Cosa significa peritale nell’edilizia
L’aggettivo peritale deriva da “perito” e indica ciò che riguarda l’attività di un esperto. Una relazione peritale è quindi un documento nel quale un professionista esamina una situazione tecnica e arriva a una conclusione supportata da rilievi, documenti, calcoli o fotografie.
In edilizia il perito può essere, a seconda dell’oggetto dell’incarico, un architetto, un ingegnere, un geometra o un altro tecnico abilitato con competenze adeguate. Non basta però il titolo professionale: per una verifica strutturale serve una competenza diversa rispetto a una semplice analisi catastale o urbanistica.Io considero una perizia utile quando risponde a una domanda precisa. Per esempio, può chiarire se una veranda è conforme ai titoli depositati, se un edificio ha subito un danno compatibile con una certa causa oppure se il valore di un immobile è coerente con il mercato e con le sue caratteristiche.

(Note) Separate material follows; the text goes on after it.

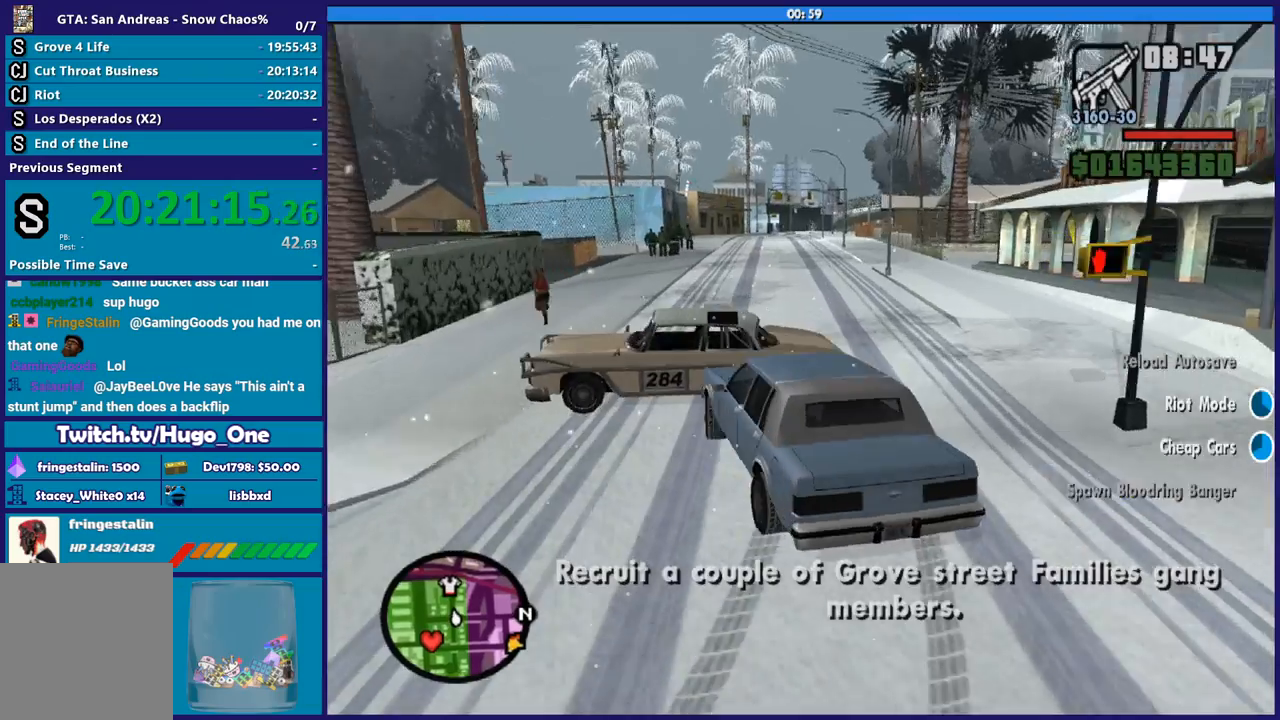
{"buttons": [], "left_stick": "down-right", "right_stick": "down", "button_events": [[33, "R2", "up"]]}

| Termine | Che cosa indica | Uso tipico |
|---|---|---|
| Perizia tecnica | Analisi e valutazione svolta da un esperto | Conformità, danni, stime, difetti e contenziosi |
| Relazione tecnica | Descrizione tecnica di opere, stato dei luoghi o progetto | Pratiche edilizie, progettazione e lavori |
| Asseverazione | Dichiarazione del tecnico sulla veridicità o conformità di quanto attestato | Bonus, requisiti tecnici e procedimenti amministrativi |
| Perizia giurata | Perizia accompagnata dal giuramento davanti a un’autorità competente | Procedimenti giudiziari o richieste formali specifiche |
Quando serve una perizia per pratiche edilizie e bonus
Una perizia non è obbligatoria per ogni ristrutturazione. Per un intervento semplice può bastare la documentazione amministrativa prevista dal Comune, mentre in altri casi occorrono rilievi, verifiche di conformità, calcoli strutturali o attestazioni energetiche.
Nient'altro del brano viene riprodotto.